Elle comprendrait les étapes suivantes :

  • Une ONG identifie dans le pays bénéficiaire un projet agricole nécessitant un financement largement libelle en monnaie locale et préparent une description et une proposition de budget pour ce projet.
  • L’ONG sollicite l’intérêt d’un ou plusieurs créanciers bilatéraux du pays bénéficiaire pour le financement du projet et obtient l’accord des autorités financières locales pour l’opération.
  • Le pays créancier bilatéral accepte d’annuler dans ses livres une partie convenue d’un prêt en devises au pays bénéficiaire.
  • Les autorités financières du pays bénéficiaire (la banque centrale ou le ministère des Finances) transfèrent un montant convenu en monnaie locale sur un compte approuvé par les trois parties – l’ONG, les autorités du créancier bilatéral et les autorités du pays bénéficiaire.
  • Sous la supervision de l’ONG, les fonds sont prélevés sur ce compte bancaire pour financer le projet approuvé.
  • Le créancier bilatéral et les autorités locales reçoivent chacun des rapports réguliers et complets sur l’utilisation des fonds.

En réalité, cette structure permet au pays bénéficiaire de monétiser – en monnaie locale – une partie de ses engagements extérieurs.

« Cette structure permettrait le financement en monnaie locale de projets agricoles locaux par la conversion d’une partie de la dette extérieure du pays bénéficiaire »
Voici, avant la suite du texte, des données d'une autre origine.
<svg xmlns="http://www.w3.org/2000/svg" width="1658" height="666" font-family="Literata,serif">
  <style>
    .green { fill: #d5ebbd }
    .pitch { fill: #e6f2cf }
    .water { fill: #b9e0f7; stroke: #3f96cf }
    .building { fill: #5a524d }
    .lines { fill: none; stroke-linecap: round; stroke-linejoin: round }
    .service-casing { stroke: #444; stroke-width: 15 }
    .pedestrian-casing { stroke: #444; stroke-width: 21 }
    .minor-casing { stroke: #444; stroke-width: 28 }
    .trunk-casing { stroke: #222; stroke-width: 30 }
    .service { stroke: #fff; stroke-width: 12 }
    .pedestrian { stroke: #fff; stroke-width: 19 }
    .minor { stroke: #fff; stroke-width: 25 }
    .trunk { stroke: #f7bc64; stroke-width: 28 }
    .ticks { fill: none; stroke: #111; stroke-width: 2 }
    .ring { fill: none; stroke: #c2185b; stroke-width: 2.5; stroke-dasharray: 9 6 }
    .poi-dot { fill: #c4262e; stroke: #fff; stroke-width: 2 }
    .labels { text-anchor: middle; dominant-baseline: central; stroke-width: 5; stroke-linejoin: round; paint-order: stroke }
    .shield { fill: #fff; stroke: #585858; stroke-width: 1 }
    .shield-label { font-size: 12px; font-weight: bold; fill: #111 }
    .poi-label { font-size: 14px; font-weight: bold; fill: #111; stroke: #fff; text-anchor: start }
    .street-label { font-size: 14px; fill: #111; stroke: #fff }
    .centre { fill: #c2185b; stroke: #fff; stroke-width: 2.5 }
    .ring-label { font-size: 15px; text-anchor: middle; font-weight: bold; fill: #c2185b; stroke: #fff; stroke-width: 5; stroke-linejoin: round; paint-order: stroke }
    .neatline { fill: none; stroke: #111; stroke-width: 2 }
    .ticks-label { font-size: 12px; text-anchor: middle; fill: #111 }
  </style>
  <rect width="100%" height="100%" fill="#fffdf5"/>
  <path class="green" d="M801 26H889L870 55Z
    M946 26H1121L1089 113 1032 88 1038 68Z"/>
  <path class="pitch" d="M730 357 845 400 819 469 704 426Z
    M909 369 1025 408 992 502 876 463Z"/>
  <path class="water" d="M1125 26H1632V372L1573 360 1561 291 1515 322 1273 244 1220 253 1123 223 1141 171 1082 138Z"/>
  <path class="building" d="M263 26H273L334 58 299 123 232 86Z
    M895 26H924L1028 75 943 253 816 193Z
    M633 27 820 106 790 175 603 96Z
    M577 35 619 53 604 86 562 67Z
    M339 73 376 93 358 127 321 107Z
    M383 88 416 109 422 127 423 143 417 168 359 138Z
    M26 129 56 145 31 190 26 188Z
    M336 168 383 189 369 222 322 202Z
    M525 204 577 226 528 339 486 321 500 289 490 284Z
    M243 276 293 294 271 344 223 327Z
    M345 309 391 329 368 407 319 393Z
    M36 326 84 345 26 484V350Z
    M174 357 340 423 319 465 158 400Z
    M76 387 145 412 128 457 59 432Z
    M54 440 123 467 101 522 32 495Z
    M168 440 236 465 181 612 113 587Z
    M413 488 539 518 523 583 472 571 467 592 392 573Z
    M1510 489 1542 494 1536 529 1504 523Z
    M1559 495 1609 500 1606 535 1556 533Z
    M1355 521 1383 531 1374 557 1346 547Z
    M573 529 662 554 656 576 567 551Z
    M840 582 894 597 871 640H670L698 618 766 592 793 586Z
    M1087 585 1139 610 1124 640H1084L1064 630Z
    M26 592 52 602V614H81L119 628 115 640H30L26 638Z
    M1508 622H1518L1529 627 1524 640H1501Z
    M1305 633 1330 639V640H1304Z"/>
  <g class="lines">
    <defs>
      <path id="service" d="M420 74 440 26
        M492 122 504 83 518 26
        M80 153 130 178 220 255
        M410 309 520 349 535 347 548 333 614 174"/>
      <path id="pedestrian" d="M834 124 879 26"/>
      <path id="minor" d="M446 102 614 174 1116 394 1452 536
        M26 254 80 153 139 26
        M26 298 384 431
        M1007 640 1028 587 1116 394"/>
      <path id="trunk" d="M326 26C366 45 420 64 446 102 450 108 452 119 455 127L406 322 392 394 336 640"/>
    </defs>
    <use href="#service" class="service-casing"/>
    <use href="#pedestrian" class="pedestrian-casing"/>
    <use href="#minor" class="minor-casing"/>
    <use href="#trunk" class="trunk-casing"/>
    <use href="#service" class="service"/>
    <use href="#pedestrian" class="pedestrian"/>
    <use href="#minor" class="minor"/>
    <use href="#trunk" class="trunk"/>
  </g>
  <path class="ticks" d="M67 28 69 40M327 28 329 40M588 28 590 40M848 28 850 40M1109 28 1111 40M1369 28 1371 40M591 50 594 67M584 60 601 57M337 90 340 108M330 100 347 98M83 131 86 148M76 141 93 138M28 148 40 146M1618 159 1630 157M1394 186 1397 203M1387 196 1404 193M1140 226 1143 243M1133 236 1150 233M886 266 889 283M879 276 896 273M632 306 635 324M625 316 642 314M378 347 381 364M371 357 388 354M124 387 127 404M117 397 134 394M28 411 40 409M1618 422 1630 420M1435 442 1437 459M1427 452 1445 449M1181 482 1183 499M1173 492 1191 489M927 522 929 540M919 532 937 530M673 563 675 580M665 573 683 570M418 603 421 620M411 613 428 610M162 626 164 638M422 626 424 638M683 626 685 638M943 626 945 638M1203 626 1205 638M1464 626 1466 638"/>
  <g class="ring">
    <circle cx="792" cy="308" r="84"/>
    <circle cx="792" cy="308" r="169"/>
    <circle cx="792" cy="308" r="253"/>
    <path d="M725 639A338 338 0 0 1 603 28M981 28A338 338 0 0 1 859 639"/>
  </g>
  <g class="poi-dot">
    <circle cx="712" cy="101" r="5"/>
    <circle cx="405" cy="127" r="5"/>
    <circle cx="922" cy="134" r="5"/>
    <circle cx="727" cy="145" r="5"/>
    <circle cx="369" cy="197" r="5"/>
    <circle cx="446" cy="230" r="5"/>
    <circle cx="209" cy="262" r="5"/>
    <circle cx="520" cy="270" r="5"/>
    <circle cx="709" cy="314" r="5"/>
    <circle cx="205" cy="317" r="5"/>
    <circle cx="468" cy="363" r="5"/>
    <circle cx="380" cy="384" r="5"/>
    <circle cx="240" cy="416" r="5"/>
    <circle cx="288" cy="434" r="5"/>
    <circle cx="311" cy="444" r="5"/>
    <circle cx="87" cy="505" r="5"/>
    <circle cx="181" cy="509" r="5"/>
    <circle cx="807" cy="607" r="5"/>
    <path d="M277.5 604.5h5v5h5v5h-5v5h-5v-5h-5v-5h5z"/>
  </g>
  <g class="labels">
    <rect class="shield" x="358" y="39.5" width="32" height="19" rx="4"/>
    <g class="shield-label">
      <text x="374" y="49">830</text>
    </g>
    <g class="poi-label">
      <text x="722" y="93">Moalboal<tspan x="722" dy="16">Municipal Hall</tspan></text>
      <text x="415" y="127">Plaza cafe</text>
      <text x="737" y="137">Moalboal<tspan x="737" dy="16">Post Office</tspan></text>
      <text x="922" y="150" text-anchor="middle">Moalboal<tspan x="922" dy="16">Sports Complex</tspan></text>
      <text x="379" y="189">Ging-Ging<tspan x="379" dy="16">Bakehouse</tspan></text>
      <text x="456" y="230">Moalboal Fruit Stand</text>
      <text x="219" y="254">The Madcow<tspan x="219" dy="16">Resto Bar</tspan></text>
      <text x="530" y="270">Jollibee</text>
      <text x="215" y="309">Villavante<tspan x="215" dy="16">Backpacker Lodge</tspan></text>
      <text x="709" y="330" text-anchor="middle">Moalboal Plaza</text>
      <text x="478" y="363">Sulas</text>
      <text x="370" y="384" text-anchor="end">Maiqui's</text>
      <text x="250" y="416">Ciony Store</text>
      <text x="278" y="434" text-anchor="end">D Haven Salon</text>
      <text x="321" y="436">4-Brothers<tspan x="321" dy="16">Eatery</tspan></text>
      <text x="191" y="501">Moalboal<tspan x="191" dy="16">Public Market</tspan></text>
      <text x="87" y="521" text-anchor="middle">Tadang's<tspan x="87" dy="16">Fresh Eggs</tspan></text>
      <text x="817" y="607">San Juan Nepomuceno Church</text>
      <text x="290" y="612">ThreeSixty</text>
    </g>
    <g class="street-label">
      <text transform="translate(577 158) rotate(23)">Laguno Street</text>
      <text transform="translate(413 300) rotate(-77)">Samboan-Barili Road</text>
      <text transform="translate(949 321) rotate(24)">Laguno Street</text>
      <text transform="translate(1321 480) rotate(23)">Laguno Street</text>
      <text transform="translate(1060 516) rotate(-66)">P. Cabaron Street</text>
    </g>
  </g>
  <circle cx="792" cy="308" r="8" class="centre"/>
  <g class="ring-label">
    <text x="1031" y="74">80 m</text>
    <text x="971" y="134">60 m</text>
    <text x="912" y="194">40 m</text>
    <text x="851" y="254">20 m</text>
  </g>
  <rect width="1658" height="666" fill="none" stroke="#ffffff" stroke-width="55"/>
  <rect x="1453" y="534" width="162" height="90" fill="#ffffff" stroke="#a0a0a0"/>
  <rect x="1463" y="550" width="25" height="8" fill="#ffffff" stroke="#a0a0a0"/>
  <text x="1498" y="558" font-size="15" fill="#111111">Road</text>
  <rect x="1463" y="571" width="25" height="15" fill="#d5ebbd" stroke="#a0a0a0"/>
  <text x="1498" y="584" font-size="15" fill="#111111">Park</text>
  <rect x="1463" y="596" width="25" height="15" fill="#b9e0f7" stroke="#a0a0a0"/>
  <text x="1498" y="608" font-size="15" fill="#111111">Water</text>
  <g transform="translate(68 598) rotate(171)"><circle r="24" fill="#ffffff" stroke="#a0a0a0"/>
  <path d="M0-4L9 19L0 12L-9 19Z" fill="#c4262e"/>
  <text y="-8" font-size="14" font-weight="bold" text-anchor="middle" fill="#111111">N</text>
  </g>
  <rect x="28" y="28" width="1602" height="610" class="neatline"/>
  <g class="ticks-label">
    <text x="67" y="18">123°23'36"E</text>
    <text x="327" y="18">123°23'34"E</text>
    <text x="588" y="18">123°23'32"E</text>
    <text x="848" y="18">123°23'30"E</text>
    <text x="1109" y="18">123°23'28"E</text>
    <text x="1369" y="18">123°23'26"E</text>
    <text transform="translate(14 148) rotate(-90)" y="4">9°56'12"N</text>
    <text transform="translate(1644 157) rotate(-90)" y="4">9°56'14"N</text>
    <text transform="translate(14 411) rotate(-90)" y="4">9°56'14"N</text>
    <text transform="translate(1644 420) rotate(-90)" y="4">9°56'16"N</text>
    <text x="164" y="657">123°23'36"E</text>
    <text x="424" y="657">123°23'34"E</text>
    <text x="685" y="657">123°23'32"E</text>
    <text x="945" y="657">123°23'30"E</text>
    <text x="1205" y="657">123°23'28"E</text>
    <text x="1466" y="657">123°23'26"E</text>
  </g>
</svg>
Le créancier bilatéral motivé par le projet agricole permet qu’une partie de son prêt libellé en devises étrangères soit libérée en monnaie locale pour financer le projet localement. Dans la pratique, le débiteur souverain doit toujours s’acquitter de sa dette, mais dans une autre devise (la sienne). Vu sous cet angle, la structure de conversion de la dette n’implique pas de «remise » ou d’« annulation » de la dette, une qualification que de nombreux pays africains souhaiteront éviter pour des raisons de notation de crédit.
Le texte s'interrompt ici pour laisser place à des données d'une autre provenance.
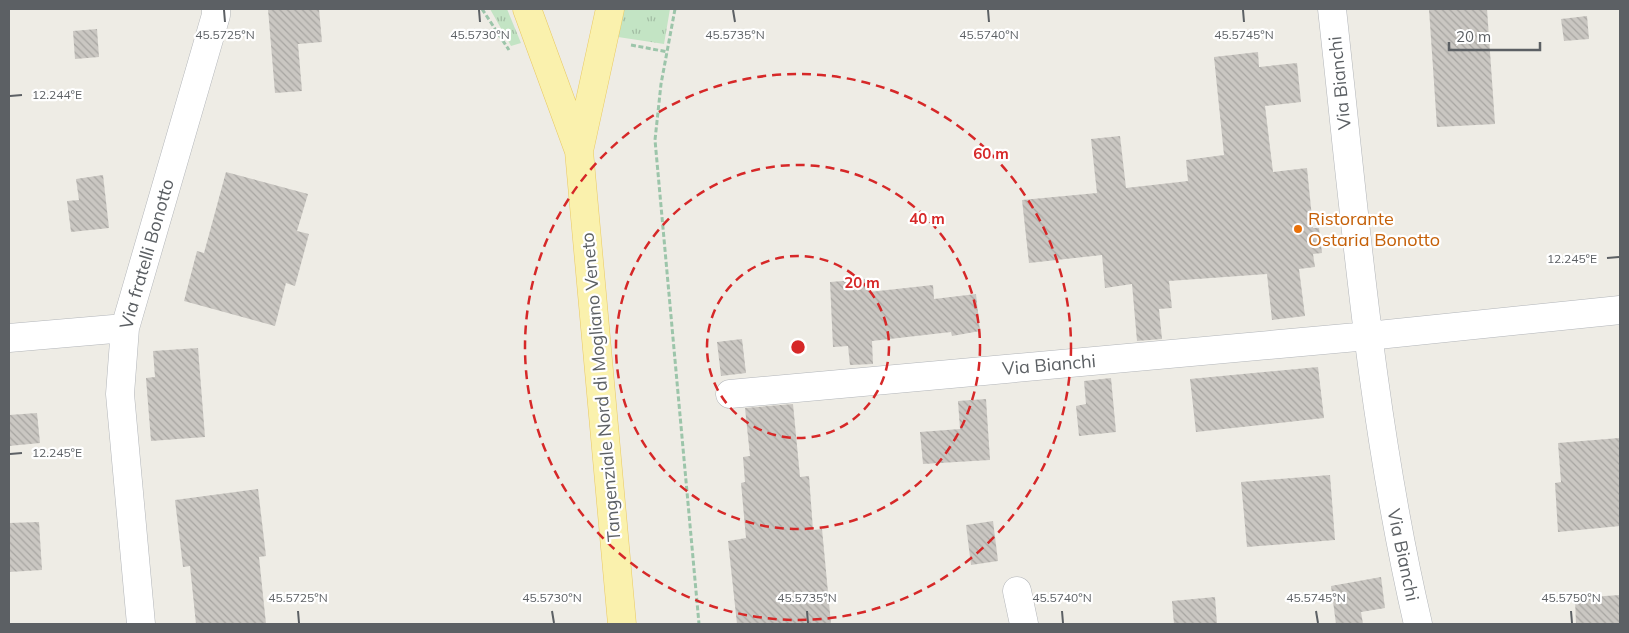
<svg xmlns="http://www.w3.org/2000/svg" width="1629" height="633" font-family="Mulish,sans-serif">
<style>
.grass{fill:url(#grass-tufts)}
.building{fill:url(#building-back-hatch)}
.lines{fill:none;stroke-linecap:round;stroke-linejoin:round}
.minor-casing{stroke:#b2b5b9;stroke-width:29}
.major-casing{stroke:#e9c962;stroke-width:29}
.path{stroke:#9cc5aa;stroke-width:3;stroke-dasharray:5 2.5;stroke-linecap:butt}
.minor{stroke:#fff;stroke-width:28}
.major{stroke:#faf1ad;stroke-width:28}
.ticks{fill:none;stroke:#5c6064;stroke-width:2}
.ring{fill:none;stroke:#d62828;stroke-width:2.5;stroke-dasharray:9 6}
.food-dot{fill:#e8710a;stroke:#fff;stroke-width:2}
.labels{text-anchor:middle;stroke-width:4.5;stroke-linejoin:round;paint-order:stroke}
.street-label{font-size:18px;fill:#5c6064;stroke:#fff}
.food-label{font-size:18px;fill:#c56008;stroke:#fff;text-anchor:start}
.ticks-label{font-size:12px;text-anchor:middle;fill:#5c6064;stroke:#fff;stroke-width:4.5;stroke-linejoin:round;paint-order:stroke}
.centre{fill:#d62828;stroke:#fff;stroke-width:2.5}
.ring-label{font-size:15px;text-anchor:middle;font-weight:bold;fill:#d62828;stroke:#fff;stroke-width:4.5;stroke-linejoin:round;paint-order:stroke}
</style>
<defs>
<pattern id="grass-tufts" width="24" height="20" patternUnits="userSpaceOnUse" patternTransform="scale(1.25)"><rect width="24" height="20" fill="#c3e4c4"/><path d="M3 7l-1-3M5 7V3M7 7l1-3M15 17l-1-3M17 17v-4M19 17l1-3" fill="none" stroke="#a2bca3"/></pattern>
<pattern id="building-back-hatch" width="6" height="6" patternUnits="userSpaceOnUse" patternTransform="scale(1.25)"><rect width="6" height="6" fill="#cac7c2"/><path d="M-1 5l2 2M0 0l6 6M5-1l2 2" fill="none" stroke="#a7a5a1"/></pattern>
</defs>
<rect width="100%" height="100%" fill="#eeece5"/>
<path class="grass" d="M 490,9 L 507,9 L 521,43 L 511,46 Z
M 624,9 L 670,9 L 664,44 L 618,37 Z"/>
<path class="building" d="M 268,9 L 319,9 L 322,42 L 298,44 L 302,91 L 275,93 Z
M 1429,9 L 1487,9 L 1495,124 L 1437,127 Z
M 1587,16 L 1589,39 L 1564,41 L 1561,19 Z
M 97,29 L 99,57 L 75,59 L 73,31 Z
M 1258,52 L 1259,67 L 1297,63 L 1301,102 L 1265,106 L 1273,172 L 1307,168 L 1313,228 L 1319,228 L 1322,253 L 1313,254 L 1315,267 L 1299,269 L 1305,316 L 1272,320 L 1267,274 L 1169,281 L 1172,308 L 1159,309 L 1162,339 L 1137,341 L 1132,284 L 1105,288 L 1102,255 L 1029,263 L 1022,200 L 1097,193 L 1091,139 L 1120,136 L 1126,188 L 1188,181 L 1186,160 L 1224,155 L 1214,57 Z
M 226,172 L 308,194 L 297,231 L 309,234 L 295,286 L 286,283 L 275,326 L 184,301 L 197,251 L 204,253 Z
M 103,175 L 109,228 L 71,232 L 67,201 L 79,200 L 76,179 Z
M 868,279 L 869,292 L 933,285 L 934,299 L 976,294 L 980,331 L 952,336 L 951,332 L 872,341 L 873,364 L 850,365 L 848,346 L 833,347 L 830,282 Z
M 742,339 L 746,373 L 721,376 L 717,342 Z
M 198,348 L 205,437 L 151,441 L 146,378 L 155,377 L 153,351 Z
M 1318,367 L 1324,418 L 1196,432 L 1190,379 Z
M 1111,378 L 1116,432 L 1079,436 L 1076,406 L 1086,404 L 1084,381 Z
M 986,399 L 990,460 L 923,464 L 920,432 L 960,429 L 958,401 Z
M 793,404 L 800,477 L 809,476 L 813,530 L 822,529 L 831,624 L 737,624 L 728,541 L 746,538 L 741,483 L 745,482 L 743,457 L 750,456 L 745,408 Z
M 37,413 L 40,443 L 9,446 L 9,415 Z
M 1619,438 L 1620,526 L 1558,532 L 1555,483 L 1561,482 L 1558,443 Z
M 1330,475 L 1335,540 L 1247,547 L 1241,482 Z
M 258,489 L 266,556 L 259,557 L 266,624 L 196,624 L 190,566 L 183,567 L 175,500 Z
M 993,521 L 998,561 L 971,565 L 966,525 Z
M 39,522 L 42,570 L 9,572 L 9,523 Z
M 1381,577 L 1385,608 L 1361,612 L 1363,624 L 1336,624 L 1331,586 Z
M 1620,595 L 1620,624 L 1576,624 L 1575,598 Z
M 1215,597 L 1217,624 L 1174,624 L 1172,601 Z"/>
<g class="lines">
<g class="minor-casing">
<path id="minor" d="M 1332,9 C 1355,215 1371,422 1418,624
M 9,338 L 125,328
M 730,394 L 1368,336 L 1620,310
M 1017,591 L 1024,624
M 141,624 L 120,394 L 125,328 L 216,15 L 216,9"/>
</g>
<g class="major-casing">
<path id="major" d="M 527,9 L 579,151 L 622,624
M 579,151 L 610,9"/>
</g>
<path class="path" d="M 482,9 L 509,50
M 675,9 L 661,84 L 655,140 L 699,624
M 631,45 L 668,52"/>
<use href="#minor" class="minor"/>
<use href="#major" class="major"/>
</g>
<path class="ticks" d="M 224,10 L 225,22M 479,10 L 480,22M 733,10 L 735,22M 988,10 L 989,22M 1243,10 L 1244,22M 10,96 L 22,95M 1607,258 L 1619,257M 10,454 L 22,453M 298,611 L 299,623M 552,611 L 554,623M 807,611 L 808,623M 1062,611 L 1063,623M 1316,611 L 1318,623M 1571,611 L 1572,623"/>
<g class="ring">
<circle cx="798" cy="347" r="91"/>
<circle cx="798" cy="347" r="182"/>
<circle cx="798" cy="347" r="273"/>
</g>
<circle class="food-dot" cx="1298" cy="229" r="5"/>
<g class="labels">
<g class="street-label">
<text transform="translate(1340 83) rotate(-96)" y="6">Via Bianchi</text>
<text transform="translate(147 254) rotate(-74)" y="6">Via fratelli Bonotto</text>
<text transform="translate(1049 365) rotate(-5)" y="6">Via Bianchi</text>
<text transform="translate(601 387) rotate(-95)" y="6">Tangenziale Nord di Mogliano Veneto</text>
<text transform="translate(1403 555) rotate(78)" y="6">Via Bianchi</text>
</g>
<g class="food-label">
<text x="1308" y="225">Ristorante<tspan x="1308" dy="21">Ostaria Bonotto</tspan></text>
</g>
</g>
<g class="ticks-label">
<text x="225" y="39">45.5725°N</text>
<text x="480" y="39">45.5730°N</text>
<text x="735" y="39">45.5735°N</text>
<text x="989" y="39">45.5740°N</text>
<text x="1244" y="39">45.5745°N</text>
<text x="57" y="99">12.244°E</text>
<text x="1572" y="263">12.245°E</text>
<text x="57" y="457">12.245°E</text>
<text x="298" y="602">45.5725°N</text>
<text x="552" y="602">45.5730°N</text>
<text x="807" y="602">45.5735°N</text>
<text x="1062" y="602">45.5740°N</text>
<text x="1316" y="602">45.5745°N</text>
<text x="1571" y="602">45.5750°N</text>
</g>
<circle cx="798" cy="347" r="8" class="centre"/>
<g class="ring-label">
<text x="991" y="159">60 m</text>
<text x="927" y="224">40 m</text>
<text x="862" y="288">20 m</text>
</g>
<rect width="1629" height="633" fill="none" stroke="#5c6064" stroke-width="20"/>
<path d="M1449 42v8h91v-8" fill="none" stroke="#5c6064" stroke-width="2.5"/>
<text x="1456" y="42" font-size="15" fill="#5c6064" stroke="#ffffff" stroke-width="4" paint-order="stroke">20 m</text>
</svg>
Du point de vue du pays bénéficiaire, une opération de ce type réduira l’encours de la dette libellée en devises étrangères, améliorera les ratios dette/PIB et conservera une partie de ses réserves de change (qui, sinon, auraient été consacrées au service de la dette extérieure).

« La structure de conversion de la dette n’implique pas de « remise » ou d’« annulation » de la dette, une qualification que de nombreux pays africains souhaiteront éviter pour des raisons de notation de crédit »


Une Formidable Opportunité d’Investissement dans l’Agriculture

Étant donné que cette opération de conversion de la dette n’impliquerait pas de demande d’allègement de la dette, la décision de participer ou non à cette structure pour un pays en développement donné restera entièrement à la discrétion de chaque créancier bilatéral et de chaque débiteur bilatéral.

En s’engageant dans une telle conversion, outre une réduction substantielle de la taille de la dette extérieure résultant pour un pays en développement donné, il s’agit d’une formidable opportunité d’investissement favorisant un développement agricole si nécessaire.


Andréa Lundh et Elena L. Daly

Andréa Lundh, est agronome, diplômée de l’Université suédoise des sciences agricoles, également présidente de l’ONG Stockholm Initiative for Food Security. Elena L. Daly est avocate internationale, membre du Barreau de New York, et spécialisée dans la restructuration de dette souveraine.